Artificial intelligence has advanced significantly in various fields, including medicine, where tools like ChatGPT (GPT) have demonstrated remarkable capabilities in interpreting and synthesizing complex medical data. Since its launch in 2019, GPT has evolved, with version 4.0 offering enhanced processing power, image interpretation, and more accurate responses. In medicine, GPT has been used for diagnosis, research, and education, achieving significant milestones like passing the United States Medical Licensing Examination. Recent studies show that GPT 4.0 outperforms earlier versions and even medical students on medical exams.

OBJECTIVE

This study aimed to evaluate and compare the performance of GPT versions 3.5 and 4.0 on Brazilian Progress Tests (PT) from 2021 to 2023, analyzing their accuracy compared to medical students.

METHODS

A cross-sectional observational study was conducted using 333 multiple-choice questions from the PT, excluding questions with images and those nullified or repeated. All questions were presented sequentially without modification to their structure. The performance of GPT versions was compared using statistical methods and medical students' scores were included for context.

RESULTS

There was a statistically significant difference in total performance scores across the 2021, 2022, and 2023 exams between GPT-3.5 and GPT-4.0 (P=.03). However, this significance did not remain after Bonferroni correction. On average, GPT v3.5 scored 68.4%, whereas v4.0 achieved 87.2%, reflecting an absolute improvement of 18.8% and a relative increase of 27.4% in accuracy.
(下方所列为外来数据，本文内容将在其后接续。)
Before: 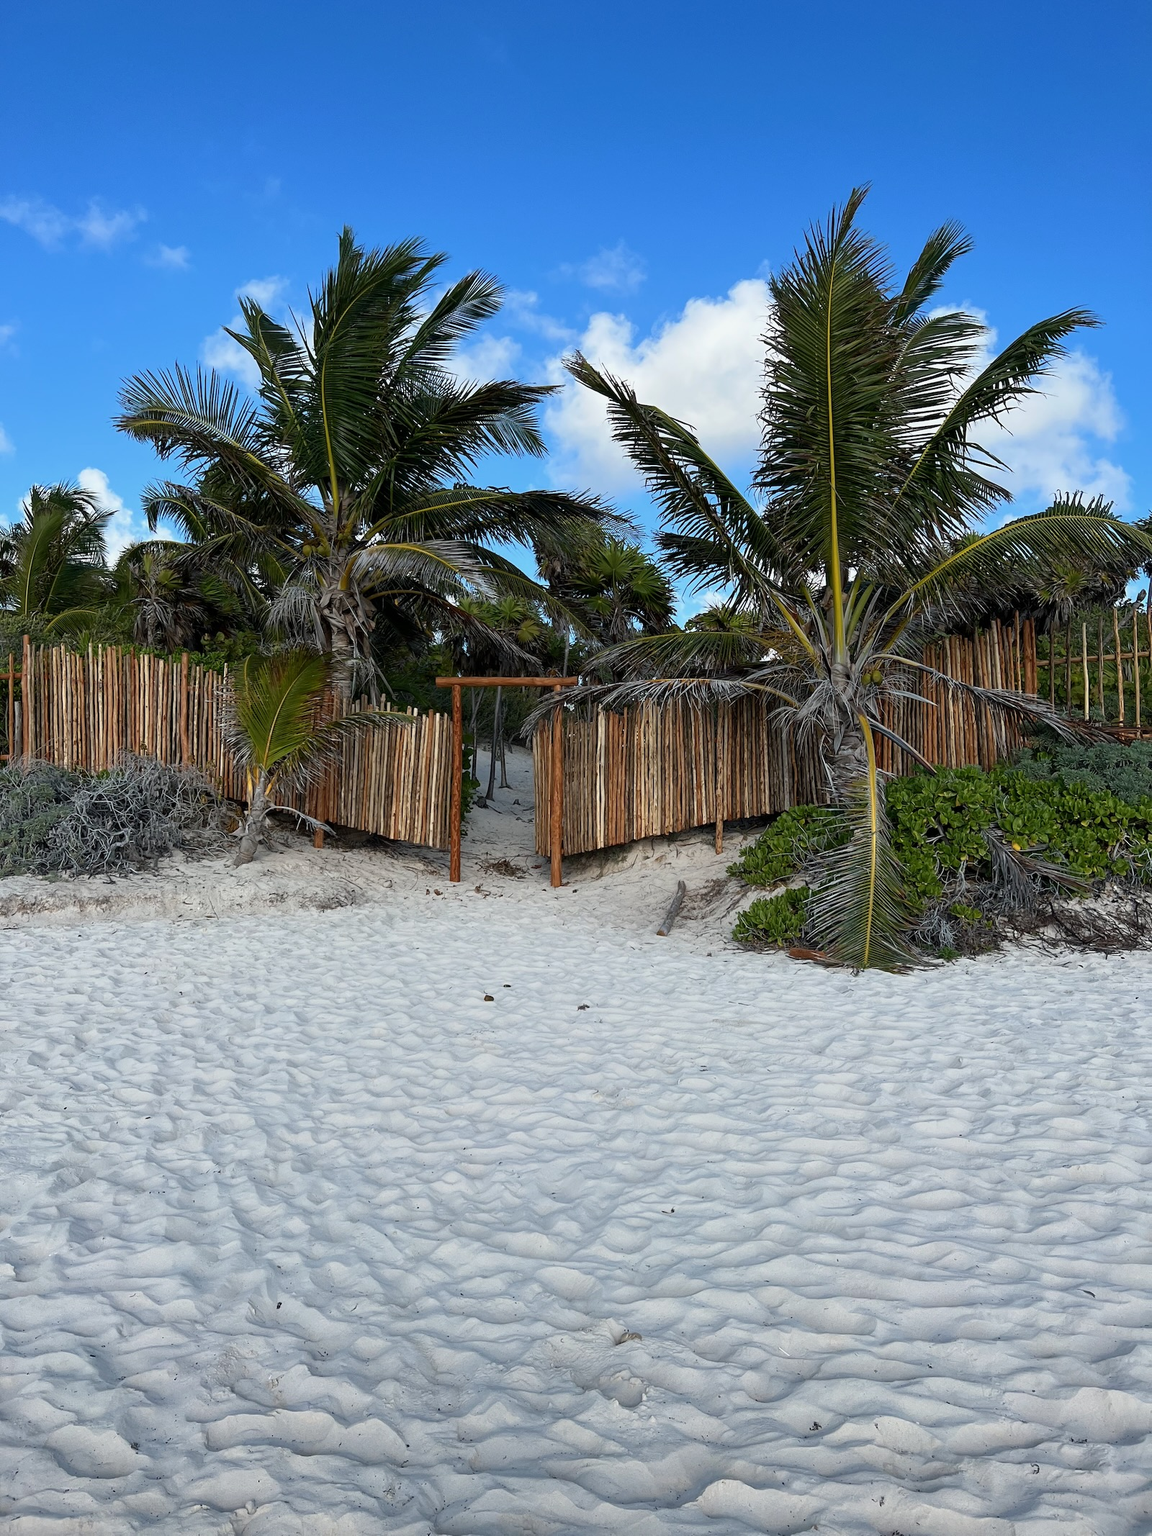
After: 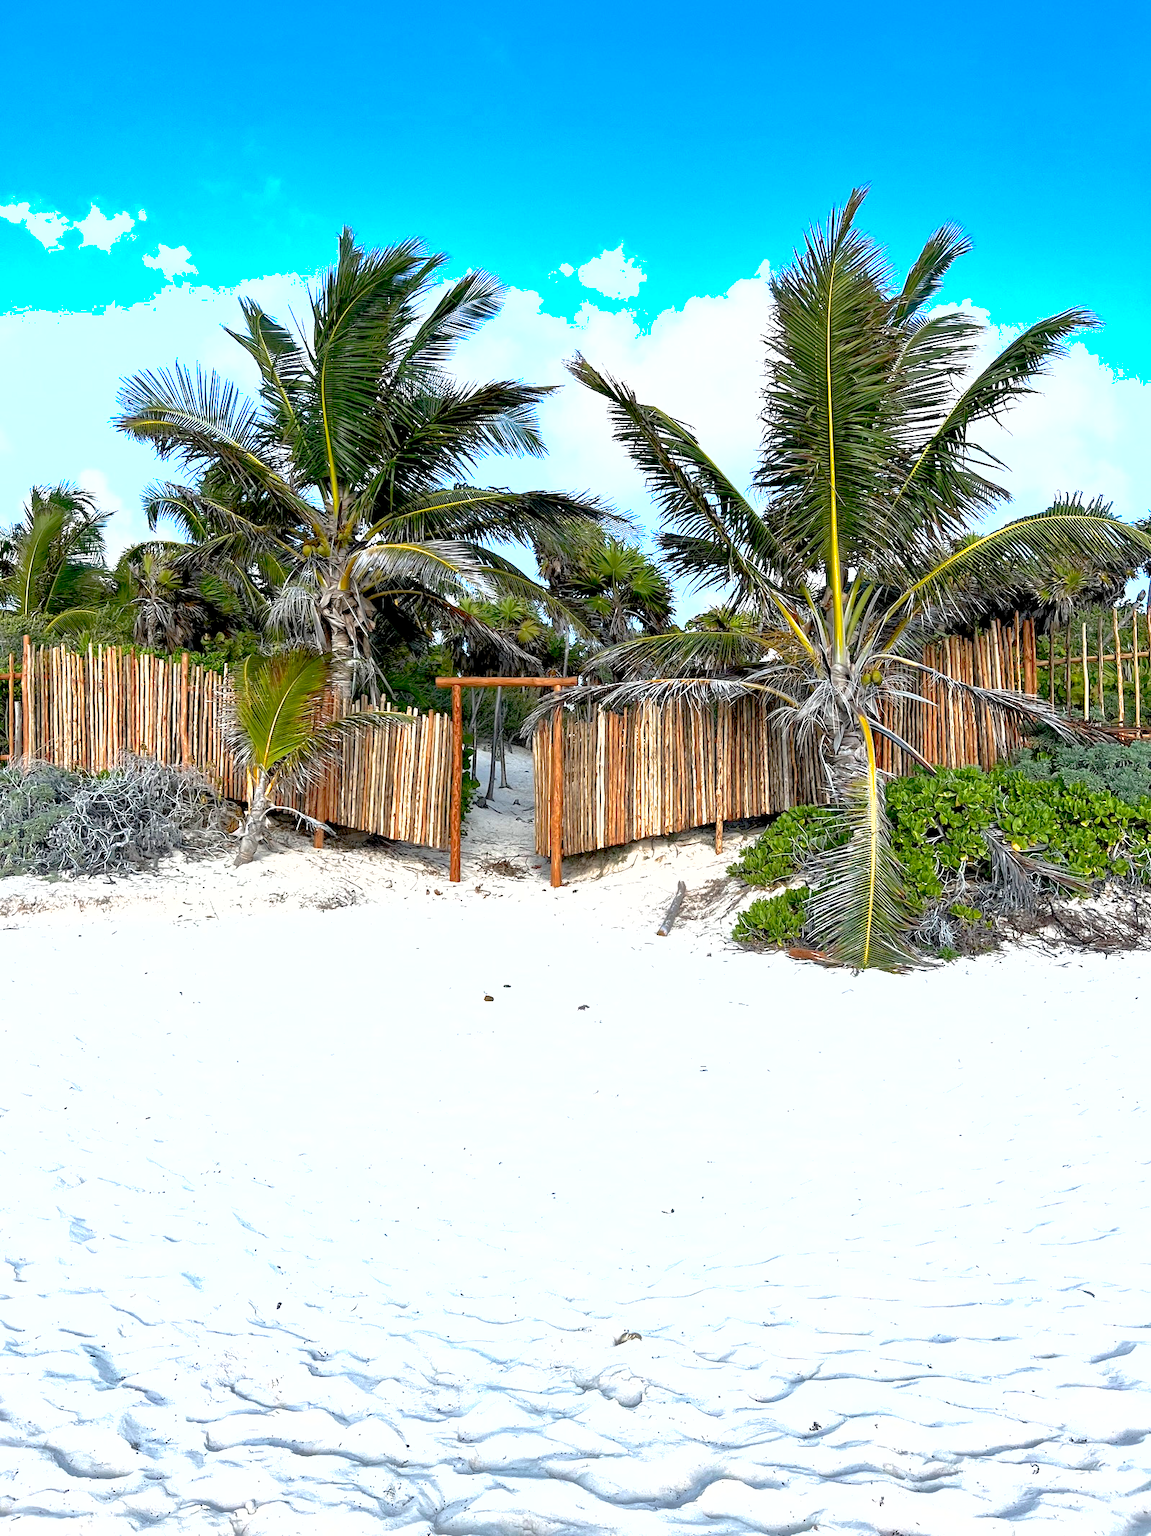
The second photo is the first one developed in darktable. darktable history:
shadows and highlights: on, module defaults
exposure: black level correction 0.001, exposure 1.73 EV, compensate exposure bias true, compensate highlight preservation false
When broken down by subject, the average scores for GPT-3.5 and GPT-4.0, respectively, were as follows: surgery (73.5% vs 88.0%, P=.03), basic sciences (77.5% vs 96.2%, P=.004), internal medicine (61.5% vs 75.1%, P=.14), gynecology and obstetrics (64.5% vs 94.8%, P=.002), pediatrics (58.5% vs 80.0%, P=.02), and public health (77.8% vs 89.6%, P=.02). After Bonferroni correction, only basic sciences and gynecology and obstetrics retained statistically significant differences.

CONCLUSIONS

GPT-4.0 demonstrates superior accuracy compared to its predecessor in answering medical questions on the PT. These results are similar to other studies, indicating that we are approaching a new revolution in medicine.

摘要

背景

人工智能在包括医学在内的各个领域都取得了显著进展，像ChatGPT（GPT）这样的工具在解释和综合复杂医学数据方面展现出了卓越能力。自2019年推出以来，GPT不断发展，4.0版本具有更强的处理能力、图像解读能力以及更准确的回答。在医学领域，GPT已被用于诊断、研究和教育，并取得了诸如通过美国医学执照考试等重大里程碑。最近的研究表明，GPT 4.0在医学考试中的表现优于早期版本，甚至超过了医学生。

目的

本研究旨在评估和比较GPT 3.5和4.0版本在2021年至2023年巴西进阶测试（PT）中的表现，并与医学生的表现进行对比分析其准确性。

方法

采用横断面观察性研究，使用PT中的333道多项选择题，排除带有图像的题目以及无效或重复的题目。所有题目按顺序呈现，结构未作修改。使用统计方法比较GPT各版本的表现，并纳入医学生的分数作为参照。

结果

GPT-3.5和GPT-4.0在2021年、2022年和2023年考试的总体表现得分上存在统计学显著差异（P = 0.03）。然而，经Bonferroni校正后，这种显著性不再存在。平均而言，GPT v3.5得分为68.4%，而v4.0为87.2%，准确性绝对提高了18.8%，相对提高了27.4%。按科目细分，GPT-3.5和GPT-4.0的平均得分分别如下：外科（73.5%对88.0%，P = 0.03）、基础科学（77.5%对96.2%，P = 0.004）、内科（61.5%对75.1%，P = 0.14）、妇产科（64.5%对94.8%，P = 0.002）、儿科（58.5%对80.0%，P = 0.02）和公共卫生（77.8%对89.6%，P = 0.02）。经Bonferroni校正后，只有基础科学和妇产科仍保留统计学显著差异。